For Performances or Exhibits

Provide a brief description of the work to be performed or exhibited in the form of a program note. Please make sure that your faculty mentor looks over your description before it is submitted.

Program Note Example:

Title: Variations and Transformations

Summary:
Variations have frequently been written by instrumentalists as vehicles for their own virtuosity. The works featured on this program however were all written by important composers who were not themselves cellists, but each with a particular performer in mind. The results are works of substance, yet rich with cellistic personality. These composers also reveal some affinity or homage in their choice of theme or model, yet they develop and transform the borrowed material in their own special language. I find this interplay of "old" and "new" especially fascinating in our age of "historical awareness".

(by Brent Wissick; used with permission)

 

For Posters and Platform Talks

For research-based presentations you should prepare an abstract. Abstracts are brief, but comprehensive summaries of work presented as a talk or poster and should contain the following elements:

  1. purpose of the study
  2. hypothesis
  3. experimental approach
  4. summary of the results
  5. conclusion and implications

Talk it out first:

Before writing your abstract you may find it helpful to describe your work to a friend who is unfamiliar with what you’ve done. Listen to yourself as you speak and write down what you say. This may help you determine which details are essential to include in your abstract.

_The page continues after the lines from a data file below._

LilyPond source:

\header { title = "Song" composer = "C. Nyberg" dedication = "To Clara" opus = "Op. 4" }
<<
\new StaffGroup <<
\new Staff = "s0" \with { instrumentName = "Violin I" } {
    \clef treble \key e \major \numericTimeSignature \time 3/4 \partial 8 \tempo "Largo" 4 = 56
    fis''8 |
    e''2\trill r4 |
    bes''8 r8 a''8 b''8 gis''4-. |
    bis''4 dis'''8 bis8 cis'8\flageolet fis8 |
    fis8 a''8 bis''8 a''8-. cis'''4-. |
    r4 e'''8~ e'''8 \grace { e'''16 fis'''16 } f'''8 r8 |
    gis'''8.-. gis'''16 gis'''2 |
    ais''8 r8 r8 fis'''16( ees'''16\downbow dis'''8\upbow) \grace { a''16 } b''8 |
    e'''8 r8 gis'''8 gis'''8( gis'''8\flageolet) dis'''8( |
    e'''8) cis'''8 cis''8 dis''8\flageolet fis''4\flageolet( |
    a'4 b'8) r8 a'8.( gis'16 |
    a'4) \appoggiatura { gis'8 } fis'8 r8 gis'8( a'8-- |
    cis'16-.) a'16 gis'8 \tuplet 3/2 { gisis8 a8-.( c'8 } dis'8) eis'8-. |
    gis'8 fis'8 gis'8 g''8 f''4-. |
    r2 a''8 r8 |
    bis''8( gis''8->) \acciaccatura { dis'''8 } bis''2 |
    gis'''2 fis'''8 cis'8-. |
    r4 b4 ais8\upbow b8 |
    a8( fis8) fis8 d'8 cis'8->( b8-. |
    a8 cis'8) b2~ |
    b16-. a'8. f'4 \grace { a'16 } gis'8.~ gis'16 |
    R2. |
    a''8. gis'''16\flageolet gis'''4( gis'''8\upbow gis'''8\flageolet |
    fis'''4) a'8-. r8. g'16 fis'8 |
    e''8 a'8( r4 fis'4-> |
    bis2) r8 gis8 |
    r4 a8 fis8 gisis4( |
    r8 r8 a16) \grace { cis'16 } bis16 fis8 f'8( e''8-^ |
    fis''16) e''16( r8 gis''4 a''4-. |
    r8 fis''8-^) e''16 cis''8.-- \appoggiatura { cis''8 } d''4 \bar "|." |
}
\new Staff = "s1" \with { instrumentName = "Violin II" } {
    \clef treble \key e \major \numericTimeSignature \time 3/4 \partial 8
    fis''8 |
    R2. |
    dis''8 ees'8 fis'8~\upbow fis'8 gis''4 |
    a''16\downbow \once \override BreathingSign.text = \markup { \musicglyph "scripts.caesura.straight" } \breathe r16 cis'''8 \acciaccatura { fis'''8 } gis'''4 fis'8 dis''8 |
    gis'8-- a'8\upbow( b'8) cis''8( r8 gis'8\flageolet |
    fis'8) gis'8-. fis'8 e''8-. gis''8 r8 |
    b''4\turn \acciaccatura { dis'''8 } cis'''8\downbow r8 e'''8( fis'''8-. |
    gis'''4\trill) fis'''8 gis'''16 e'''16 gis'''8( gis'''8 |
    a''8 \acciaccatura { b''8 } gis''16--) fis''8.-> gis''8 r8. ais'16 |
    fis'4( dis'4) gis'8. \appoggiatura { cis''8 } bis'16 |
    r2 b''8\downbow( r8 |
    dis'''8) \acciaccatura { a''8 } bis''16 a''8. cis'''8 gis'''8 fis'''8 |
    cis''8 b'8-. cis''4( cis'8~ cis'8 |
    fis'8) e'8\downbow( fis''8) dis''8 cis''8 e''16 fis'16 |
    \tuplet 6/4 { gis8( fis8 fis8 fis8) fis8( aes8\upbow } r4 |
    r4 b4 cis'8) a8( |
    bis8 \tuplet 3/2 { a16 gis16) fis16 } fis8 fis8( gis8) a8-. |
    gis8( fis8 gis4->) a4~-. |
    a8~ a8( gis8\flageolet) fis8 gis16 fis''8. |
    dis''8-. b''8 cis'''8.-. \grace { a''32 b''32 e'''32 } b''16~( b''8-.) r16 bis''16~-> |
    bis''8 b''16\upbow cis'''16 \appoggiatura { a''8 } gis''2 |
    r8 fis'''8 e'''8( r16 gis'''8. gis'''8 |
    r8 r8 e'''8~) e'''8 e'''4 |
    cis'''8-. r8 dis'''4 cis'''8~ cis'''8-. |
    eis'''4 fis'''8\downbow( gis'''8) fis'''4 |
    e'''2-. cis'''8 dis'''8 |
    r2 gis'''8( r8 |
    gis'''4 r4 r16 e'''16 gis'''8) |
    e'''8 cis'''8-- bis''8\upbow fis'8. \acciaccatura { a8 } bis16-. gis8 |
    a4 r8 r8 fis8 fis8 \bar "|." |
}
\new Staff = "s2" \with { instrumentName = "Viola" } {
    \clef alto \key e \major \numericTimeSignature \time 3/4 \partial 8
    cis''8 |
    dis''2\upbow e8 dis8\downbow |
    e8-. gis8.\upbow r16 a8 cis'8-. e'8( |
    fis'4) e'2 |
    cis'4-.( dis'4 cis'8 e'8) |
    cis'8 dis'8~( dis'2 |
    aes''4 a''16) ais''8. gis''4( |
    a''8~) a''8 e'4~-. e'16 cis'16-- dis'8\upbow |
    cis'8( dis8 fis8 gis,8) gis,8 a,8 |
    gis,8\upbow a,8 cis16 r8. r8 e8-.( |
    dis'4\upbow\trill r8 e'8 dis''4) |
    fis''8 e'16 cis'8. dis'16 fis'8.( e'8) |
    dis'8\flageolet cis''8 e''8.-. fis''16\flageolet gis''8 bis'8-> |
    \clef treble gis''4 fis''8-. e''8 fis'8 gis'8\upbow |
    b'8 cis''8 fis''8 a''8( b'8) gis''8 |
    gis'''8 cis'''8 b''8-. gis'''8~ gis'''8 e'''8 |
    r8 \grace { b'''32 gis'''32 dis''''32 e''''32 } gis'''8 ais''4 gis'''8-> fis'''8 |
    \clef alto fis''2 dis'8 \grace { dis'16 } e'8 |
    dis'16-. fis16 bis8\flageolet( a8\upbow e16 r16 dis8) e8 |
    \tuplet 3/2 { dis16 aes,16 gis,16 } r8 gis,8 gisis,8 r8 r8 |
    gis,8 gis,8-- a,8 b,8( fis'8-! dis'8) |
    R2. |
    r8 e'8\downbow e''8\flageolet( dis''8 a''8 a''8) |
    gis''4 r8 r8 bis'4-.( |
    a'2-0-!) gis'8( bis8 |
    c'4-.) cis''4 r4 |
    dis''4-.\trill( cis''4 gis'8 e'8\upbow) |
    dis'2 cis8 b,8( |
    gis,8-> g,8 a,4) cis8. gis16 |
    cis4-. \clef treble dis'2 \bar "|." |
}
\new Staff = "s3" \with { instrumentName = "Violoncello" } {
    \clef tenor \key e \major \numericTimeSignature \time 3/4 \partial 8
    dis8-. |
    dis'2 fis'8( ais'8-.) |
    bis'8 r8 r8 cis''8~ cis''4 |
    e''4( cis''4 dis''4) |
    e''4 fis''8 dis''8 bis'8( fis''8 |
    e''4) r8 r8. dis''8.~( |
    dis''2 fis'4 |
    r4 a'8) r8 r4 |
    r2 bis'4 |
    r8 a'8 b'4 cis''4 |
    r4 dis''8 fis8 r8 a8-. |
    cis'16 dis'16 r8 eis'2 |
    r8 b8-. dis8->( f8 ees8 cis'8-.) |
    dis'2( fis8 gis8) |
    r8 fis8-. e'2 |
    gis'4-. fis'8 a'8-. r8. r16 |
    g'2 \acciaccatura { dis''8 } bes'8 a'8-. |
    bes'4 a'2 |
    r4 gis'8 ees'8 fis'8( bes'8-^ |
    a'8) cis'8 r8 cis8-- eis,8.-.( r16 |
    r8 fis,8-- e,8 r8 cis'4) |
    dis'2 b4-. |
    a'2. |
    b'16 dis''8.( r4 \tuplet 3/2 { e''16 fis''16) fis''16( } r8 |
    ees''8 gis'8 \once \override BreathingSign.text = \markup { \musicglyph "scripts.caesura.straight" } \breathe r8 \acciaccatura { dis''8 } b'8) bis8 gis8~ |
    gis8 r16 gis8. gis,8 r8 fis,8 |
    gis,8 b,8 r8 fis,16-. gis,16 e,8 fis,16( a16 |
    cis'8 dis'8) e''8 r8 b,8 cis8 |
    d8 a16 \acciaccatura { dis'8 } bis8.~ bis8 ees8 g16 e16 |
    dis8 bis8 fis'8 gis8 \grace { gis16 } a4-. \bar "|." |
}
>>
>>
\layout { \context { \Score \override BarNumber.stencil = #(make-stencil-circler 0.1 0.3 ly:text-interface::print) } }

Tips for writing a good abstract:

  • Use an outline of your presentation as the framework of your abstract.
  • Don’t include information that will not appear your presentation.
  • Define all abbreviations, acronyms, and unique terms.
  • Be brief. Remember, you’re limited to 300 words.
  • Use past tense to describe methods performed and present tense to describe purpose of the study, the results and the conclusion.
  • Please make sure that your faculty mentor looks over your abstract before it is submitted.
  • Be sure that your abstract can be understood by a non-specialist! See the examples provided by Prof. Garon Smith, U. Montana below.

Example of an abstract that is too technical:

Title: Utilizing Three-Dimensional Fluorescence's Red-Shift Cascade Effect to Monitor Mycobacterium PRY-1 Degradation of Aged Petroleum

Abstract:
Samples of Mycobacterium PRY-1 inoculated motor oil are subjected to three-dimensional fluorescence spectroscopy to document the shifting of excitation/ emission maxima as the solutions undergo serial dilutions. Effects such as self-quenching of individual polycyclic aromatic hydrocarbons (PAHs) and energy transfer between PAHs combine to produce large red-shifts in the resulting fluorescence emission spectra. This process is repeated over a series of weeks and is compared to preceding spectra to gauge the microbial degradation of the petroleum. Results show a two-fold, or 75%, PAH contaminant degradation by Mycobacterium PRY-1 over a 140-day growth period.

The abstract above that was revised so that non-specialists can understand it:

Title: Cleaning Up Oil Spills with the Right Microbe – Mycobacterium PRY-1

Abstract:
An undesirable by-product of fossil fuel use is the release of toxic substances when environmental spills occur. Luckily, some soil organisms can digest these compounds and render them harmless. This study demonstrates how a specific microbe, Mycobacterium PRY-1, can rid the soil of toxic components in oil spills. Petroleum contains many harmful fused-ring molecules (polycyclic aromatic hydro-carbons or PAHs) that give off a characteristic fluorescent glow when illuminated with ultraviolet light. The nature of the fluorescence changes as oil ages or is diluted. It creates a 4-dimensional fingerprint and allows a sample’s toxicity to be evaluated. Our results show that the microbe removed 75% of the toxic compounds in 140 days.